Comme beaucoup de rappeurs et ce depuis toujours, Joe Lucazz est rempli de contradictions, qu’il exacerbe et injecte dans son rap qui occupe un rôle de soupape, de providence chez lui. Lunatique, il semble toujours tiraillé entre ses rêves d’argent, souvent associé à une vie dans l’illicite, et des aspirations plus candides, entre une vie dans l’opulence et celle d’un ascète pieux. Il en résulte des formules souvent touchantes, parfois drôles et toujours très justes.
Aussi à l’aise dans la peu d’ce jeune nègre que dans celle d’un vieil O.G gangster sorti tout droit d’un Scorcese.
« JMF »
Le personnage principal du film Paris Dernière, c’est bien sûr la capitale elle même. Joe nous emmène dans ses coins a priori les plus insignifiants, loin des parcours touristiques, des Champs Elysées, de l’Opéra Garnier, pour nous traîner dans des bistrots à la sobriété inversement proportionnelle à celle de ses clients ou des after enivrés jusqu’à 15h du mat’. Ce concept de description de la ville à travers tout le projet est un terrain de jeu idéal et propice aux accents naturalistes des textes ; Joe Lucazz ayant un talent pour balancer une image d’apparence banale sur son environnement et planter un décor réaliste, facilement imaginable, comme savent le faire des rappeurs comme Flynt ou même Guizmo dans leurs registres respectifs.
Chaque invité vient représenter une partie de Paris et sa banlieue, en plus de tous livrer des couplets de bonne facture : Nakk pour Bobigny, Dinos pour La Courneuve, Sinik pour l’Essonne, Despo Rutti pour Saint Denis…
A l’origine du disque, plus de trois décennies à arpenter Bériz, côtoyer l’infâme, festoyer avec le sublime.
« Bleu Nuit »
On se retrouve en conclusion avec un album intemporel, qui ne satisfera sûrement pas ceux que les productions à l’ancienne ont fini par lasser, mais au crédit duquel il faut porter une grande élégance dans la réalisation, dans l’écriture, dans l’interprétation.
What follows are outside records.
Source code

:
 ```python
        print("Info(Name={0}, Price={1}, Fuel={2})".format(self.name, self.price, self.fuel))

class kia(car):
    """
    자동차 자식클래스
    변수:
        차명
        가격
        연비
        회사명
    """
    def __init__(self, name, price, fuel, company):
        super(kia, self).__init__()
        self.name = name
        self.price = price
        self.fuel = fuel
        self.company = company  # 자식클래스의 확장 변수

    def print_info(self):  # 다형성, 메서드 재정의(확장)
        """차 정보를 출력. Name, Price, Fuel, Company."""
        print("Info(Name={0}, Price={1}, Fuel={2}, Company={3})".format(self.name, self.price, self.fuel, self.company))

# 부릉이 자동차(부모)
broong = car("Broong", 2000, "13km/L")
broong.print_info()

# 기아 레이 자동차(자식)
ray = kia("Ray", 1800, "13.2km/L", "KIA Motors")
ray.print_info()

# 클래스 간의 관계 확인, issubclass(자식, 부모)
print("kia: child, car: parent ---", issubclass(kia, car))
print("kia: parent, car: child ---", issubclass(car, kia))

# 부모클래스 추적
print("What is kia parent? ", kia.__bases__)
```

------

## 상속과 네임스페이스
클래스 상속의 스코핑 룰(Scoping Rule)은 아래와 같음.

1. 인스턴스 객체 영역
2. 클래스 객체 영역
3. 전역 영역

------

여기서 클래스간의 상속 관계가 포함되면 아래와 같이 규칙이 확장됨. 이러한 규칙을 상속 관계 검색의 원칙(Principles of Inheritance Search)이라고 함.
Joe Lucazz est dans la droite lignée de ce qu’il a proposé avec les deux No Name, et se montre particulièrement productif puisqu’aux deux albums déjà sortis cette année devrait venir s’ajouter un projet commun avec Eloquence courant 2018. En attendant, vous trouverez largement de quoi patienter avec ce Paris Dernière.